Around Spring 2009, I got my first "bad" burn from a perm (there are no pics)..... My hair dresser had left me in the hands of someone else, I'd called for them to rinse it out, she'd made it just in time, but she missed a good portion of the nape of my neck. when I finally got her to fix it, some of the relaxer was still there; my denseness and tolerant attitude assumed that "she knows what she's doing... maybe it's suppose to be there?
In the end, even after she re-rinsed.... Some hair fell out...... the nape of my neck scabbed up, hurt and burned for days... and eventually grew back....
July of 2010 was my last relaxer...
I'd gone to my hairdresser, on the usual time... It was so busy that Saturday morning, but I went in anyway. the usual steps were taken, and I was sat down at the sink. It happened faster than usual, within three minutes, the front of my head was burning. I decided that it was too soon... so I waited another minute and a half before trying to catch her attention. (mistake no. 1)
I called out and explained, as calmly as possible, that it burned.... She was busy with another client, and asked that I waited a few more minutes. I waited two. and called out again.... "I'll be right with you" (mistake no. 2)
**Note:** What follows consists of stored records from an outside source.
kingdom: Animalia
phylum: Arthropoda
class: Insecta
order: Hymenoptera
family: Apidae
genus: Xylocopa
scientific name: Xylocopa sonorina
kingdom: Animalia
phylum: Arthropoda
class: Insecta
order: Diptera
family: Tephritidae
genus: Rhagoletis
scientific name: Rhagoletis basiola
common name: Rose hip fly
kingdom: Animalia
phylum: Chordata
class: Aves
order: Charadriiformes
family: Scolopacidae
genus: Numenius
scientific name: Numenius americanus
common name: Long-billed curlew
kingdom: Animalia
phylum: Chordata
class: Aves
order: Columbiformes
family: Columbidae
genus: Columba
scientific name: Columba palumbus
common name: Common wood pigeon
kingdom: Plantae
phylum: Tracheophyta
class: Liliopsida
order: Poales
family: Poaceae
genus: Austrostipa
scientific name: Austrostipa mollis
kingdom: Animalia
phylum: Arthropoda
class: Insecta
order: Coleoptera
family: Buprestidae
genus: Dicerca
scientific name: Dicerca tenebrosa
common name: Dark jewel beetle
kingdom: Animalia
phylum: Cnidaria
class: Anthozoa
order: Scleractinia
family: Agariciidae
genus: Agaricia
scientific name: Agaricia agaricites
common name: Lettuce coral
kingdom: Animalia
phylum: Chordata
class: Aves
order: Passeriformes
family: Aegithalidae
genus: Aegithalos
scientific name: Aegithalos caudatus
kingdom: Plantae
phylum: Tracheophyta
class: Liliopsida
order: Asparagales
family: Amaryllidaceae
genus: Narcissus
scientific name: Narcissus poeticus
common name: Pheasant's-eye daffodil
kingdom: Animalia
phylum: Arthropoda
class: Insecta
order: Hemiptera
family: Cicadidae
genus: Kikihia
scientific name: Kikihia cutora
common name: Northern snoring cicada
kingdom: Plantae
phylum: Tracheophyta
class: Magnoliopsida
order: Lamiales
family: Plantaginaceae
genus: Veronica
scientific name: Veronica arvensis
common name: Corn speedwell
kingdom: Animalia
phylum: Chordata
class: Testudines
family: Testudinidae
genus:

I should have done something then and there... but instead, I decided to be polite and wait... three to five minutes? I don't remember how long... but my head was on fire.... I sat there clawing my nails into the arms of the chair, crossing my legs back and forth, trying to smile, trying not to cry. screaming to my self, with my failed attempts of distraction, magazines and speaking with other clients.
It was hell.
Finally she came over, and quickly rinsed me off. the burning of my scalp being rinsed hurt more than the actual relaxer. It was so hard not to cry, I'm sure a few tears escaped.
No matter how much she rinsed, the pain didn't go away...
Once I got home, I noticed... the front right section of my hair was thin. parting it, it looked as if I was balding. (so much hair is still missing) It was then, that I vowed to never get another perm.
I didn't know what else to do, so I stayed in braids an entire year; arguing with my mother about my refusal to get a perm. Not knowing what else there was to do...
I didn't know what "going natural" was.... The only things I knew were:
I wasn't going to do that harmful thing to myself again.
I was refusing to lose the rest of my hair over man's standard of "beauty"
After several arguments, my mother cut off all of my permed hair and sent me to a natural hair salon.
I've been relaxer free nearly 3 years (this July) and 100% natural 2 years (this September)
I still vow to never get a relaxer. to never use a relaxer on my future children.
Whenever I attempt to part the right side of my head, I am reminded of that promise. I still pray that it all grows back.
I can never part my hair too far on the right side... and I truly envy those who have gone through the 0"-2" BC TWA hair stage; badly as I wish to, it's one of the things I am truly afraid to do, because of my relaxer "battle scar".
Aside from the "battle scar" my natural hair has given me new confidence.... and I've actually come to love myself more with it, than with straight hair.
Even Sheep grow back their wool.
My name is Ceya (or Janey if you wish) I'm 23, and on the second year of my natural hair journey.